Les successions sont rythmées par plusieurs délais, qu'il ne faut pas confondre. Les connaître évite deux erreurs : croire qu'il est trop tard alors que non, ou au contraire laisser filer le temps. Faisons le point.

Le délai pour choisir (option successorale)

En tant qu'héritier, vous disposez d'un délai pour exercer votre option : accepter, accepter à concurrence de l'actif net, ou renoncer. Ce délai est encadré par la loi ; passé un certain temps, et sur relance, l'absence de décision peut être interprétée. Le notaire vous précise votre situation.

Le délai de déclaration fiscale

La déclaration de succession doit en principe être déposée dans les six mois suivant le décès (davantage si le décès a eu lieu à l'étranger). Un retard peut entraîner des pénalités.

Le délai pour récupérer des avoirs oubliés : jusqu'à 30 ans

C'est le délai le plus rassurant : les fonds transférés à la Caisse des Dépôts restent réclamables jusqu'à 30 ans à compter du début de l'inactivité.
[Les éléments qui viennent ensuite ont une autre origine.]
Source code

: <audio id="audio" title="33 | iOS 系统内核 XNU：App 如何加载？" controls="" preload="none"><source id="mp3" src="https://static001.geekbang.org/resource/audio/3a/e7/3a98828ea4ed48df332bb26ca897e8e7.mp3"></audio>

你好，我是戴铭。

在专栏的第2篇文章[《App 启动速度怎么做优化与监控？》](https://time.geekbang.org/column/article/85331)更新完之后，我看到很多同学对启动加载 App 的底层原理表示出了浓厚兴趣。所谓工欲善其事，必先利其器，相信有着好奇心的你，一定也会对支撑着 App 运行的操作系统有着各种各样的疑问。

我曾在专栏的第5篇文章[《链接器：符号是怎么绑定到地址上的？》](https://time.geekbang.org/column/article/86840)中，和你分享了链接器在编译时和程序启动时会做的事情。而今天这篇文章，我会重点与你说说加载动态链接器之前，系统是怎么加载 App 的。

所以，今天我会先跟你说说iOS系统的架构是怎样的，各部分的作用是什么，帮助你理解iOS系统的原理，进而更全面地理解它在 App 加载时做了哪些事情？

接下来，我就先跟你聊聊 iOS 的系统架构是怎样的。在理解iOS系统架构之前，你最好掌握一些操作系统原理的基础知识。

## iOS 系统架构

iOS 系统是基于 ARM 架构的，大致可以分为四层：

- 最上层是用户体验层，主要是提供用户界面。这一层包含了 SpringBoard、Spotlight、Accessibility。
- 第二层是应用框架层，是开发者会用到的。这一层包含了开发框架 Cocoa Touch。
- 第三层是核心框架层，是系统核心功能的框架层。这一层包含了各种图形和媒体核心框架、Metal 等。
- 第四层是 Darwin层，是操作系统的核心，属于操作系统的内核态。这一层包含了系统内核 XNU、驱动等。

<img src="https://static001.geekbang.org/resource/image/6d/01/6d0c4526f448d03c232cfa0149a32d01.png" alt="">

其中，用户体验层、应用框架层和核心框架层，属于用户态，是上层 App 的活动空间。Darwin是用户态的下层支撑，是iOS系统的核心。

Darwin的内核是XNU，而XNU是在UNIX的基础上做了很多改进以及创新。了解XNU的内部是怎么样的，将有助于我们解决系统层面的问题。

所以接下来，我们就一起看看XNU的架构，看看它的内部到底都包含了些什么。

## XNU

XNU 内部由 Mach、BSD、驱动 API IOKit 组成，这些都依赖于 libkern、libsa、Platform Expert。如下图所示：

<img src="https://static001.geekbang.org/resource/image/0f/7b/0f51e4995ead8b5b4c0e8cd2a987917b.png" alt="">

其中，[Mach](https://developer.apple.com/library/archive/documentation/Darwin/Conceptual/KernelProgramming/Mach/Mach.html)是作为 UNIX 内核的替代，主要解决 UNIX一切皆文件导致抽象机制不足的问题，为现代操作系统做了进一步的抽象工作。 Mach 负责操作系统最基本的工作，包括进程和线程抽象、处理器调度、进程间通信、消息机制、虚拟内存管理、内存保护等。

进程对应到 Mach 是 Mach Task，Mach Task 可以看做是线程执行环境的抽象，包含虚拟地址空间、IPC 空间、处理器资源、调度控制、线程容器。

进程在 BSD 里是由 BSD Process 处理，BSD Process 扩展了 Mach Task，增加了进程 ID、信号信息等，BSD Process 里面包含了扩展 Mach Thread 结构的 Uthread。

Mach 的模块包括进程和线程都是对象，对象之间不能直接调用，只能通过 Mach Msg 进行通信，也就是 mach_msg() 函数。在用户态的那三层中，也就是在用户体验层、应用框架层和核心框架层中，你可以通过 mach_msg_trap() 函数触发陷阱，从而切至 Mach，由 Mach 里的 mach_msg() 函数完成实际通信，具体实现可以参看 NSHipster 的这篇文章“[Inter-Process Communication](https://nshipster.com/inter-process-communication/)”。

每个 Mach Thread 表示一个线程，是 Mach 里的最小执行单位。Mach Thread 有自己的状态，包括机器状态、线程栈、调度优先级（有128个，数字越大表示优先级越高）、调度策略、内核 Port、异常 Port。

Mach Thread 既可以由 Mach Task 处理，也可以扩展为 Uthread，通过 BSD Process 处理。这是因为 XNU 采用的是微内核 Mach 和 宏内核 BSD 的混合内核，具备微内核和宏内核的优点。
Même une succession ancienne peut donc réserver des avoirs récupérables — avant qu'ils ne reviennent définitivement à l'État.

Ne pas confondre, ne pas attendre

Le délai d'option et le délai fiscal sont courts ; celui de la récupération d'avoirs oubliés est long. Mais dans tous les cas, agir tôt facilite les démarches. Heritya organise la recherche des avoirs avec le notaire mandaté, et la vérification est gratuite.

Questions fréquentes

Combien de temps pour accepter une succession ?
Un délai légal encadre l'option ; le notaire vous indique précisément votre situation.

Un héritage ancien est-il perdu ?
Pas forcément : les avoirs restent réclamables jusqu'à 30 ans après le début de l'inactivité.

Quel est le délai de la déclaration de succession ?
En principe six mois à compter du décès (plus si le décès est survenu à l'étranger).